Archive, Fine Art, Southeast Asian Art

Mai Trung Thu (Vietnam/France, 1906-1980)
Jeune Fille Peignant Les Cheveux (Young Girl Combing Hair)
signed 'MAI THU' and dated in Chinese (upper left); signed again with artist's monogram and titled and dated 'jeune fille peignant les cheveux 1961' (on the reverse)
one seal of the artist
ink and gouache on silk
25×18 cm. (9 7/8 ×7 1/8 in.)
Painted in 1961

Vietnamese painting shares similar qualities yet is still distinctively different to Chinese painting. This significant art movement is borne out of a creation between an extremely beneficial association between a French project: the Hanoi School of Fine Art, created by Victor Tardieu in 1924, and a generation of highly talented young Vietnamese artists eager to learn and forge their own artistic journey and paths.

Christie's is proud to present six important artworks from four major artists that illustrate beautifully and honour one of the great currents in modern Asian visual art.

Historically after Sanyu and Foujita - but before Zao Wou-ki and Chu Teh Chun - Le Pho, Mai Thu and Vu Cao Dam, all graduates of the Hanoi School of Fine Art, made a journey to Paris, France, at different points in the 1930s, mirroring the migration of artists to one of the centres of the art world then. They decided to stay on, living and absorbing the ambient culture, and shared their unique and pioneering experiences, which are expressed through very original visual productions of the century.

Le Pho's works presented here can be dated to his Findlay period (the name of the American gallery which got him and Vu Cao Dam to sign a contract of quasi-exclusivity starting in 1963): the artworks painted in France were specifically destined to a public audience of American collectors. The vivacious tones and lines characterize these oils on canvas, as it can be seen in the beautiful Deux Femmes Dans le Jardin (lot 203) and Peony Roses (lot 204). In fact, Le Pho himself told me that he would only paint freshly cut flowers placed in a vase, as if their fragrant smell and perfume was an essential element of their representation. Also, flowers and the beautiful depictions of women were two of the painter's great passions.

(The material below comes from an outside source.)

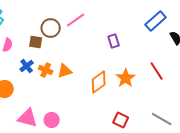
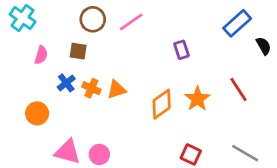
brown circle: (51, 28) -> (93, 19), moved

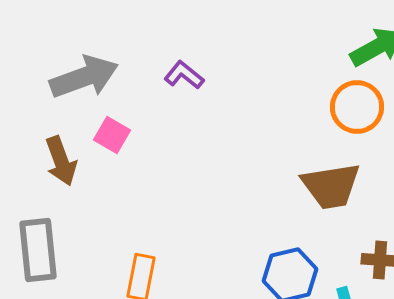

Mai Thu remained the most intrinsically Vietnamese of the four painters. From 1937, he specialized in his wonderful gouaches and inks on silk to express feminine grace, which were his favourite representation. Jeune Fille à l'éventail (Young Girl with a Fan) (lot 201) and Jeune Fille Peignant Les Cheveux (Young Girl Combing Hair) (lot 202) are two excellent examples from the artist. It should be noted that from the 1950s, in addition to his paintings the artist dedicated more attention into the personalised making of the frames, as a way of enhancing and completing his artwork.

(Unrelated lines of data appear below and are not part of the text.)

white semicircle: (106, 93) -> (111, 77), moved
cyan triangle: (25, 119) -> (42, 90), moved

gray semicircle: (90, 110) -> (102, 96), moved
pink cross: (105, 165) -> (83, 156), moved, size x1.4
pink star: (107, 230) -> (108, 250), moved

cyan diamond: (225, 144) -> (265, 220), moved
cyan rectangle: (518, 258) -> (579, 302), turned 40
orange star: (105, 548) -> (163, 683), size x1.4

Throughout his life, Vu Cao Dam was a great admirer of a love poem, the Kim-Van-Kieu (1820) written by Nguyen Du, which was seen as a cantor the Vietnamese soul. Even if the identification is not immediate, it is eventually clear in Le Rêve (The Dream) (lot 205) that Kim is dreaming of Kieu in a hushed atmosphere of earlier times.

Lady Carrying Flowers (lot 206) by Nguyen Trung is an unusual and very rare large size by the artist. Nguyen Trung was trained in the South at the Gia Dinh Fine Art School (created by the French in 1913). He continuously opposed the symbolism and the myth of socialist realism by persevering in his representation of the Vietnamese Woman in her traditional ao dai. It is in this deliberate chosen and courageous inner exile that he developed his major art.

Vietnamese painters are traveller painters, using paintings as a medium of storytelling, asking poignant questions with an awareness of the beauty of the everyday.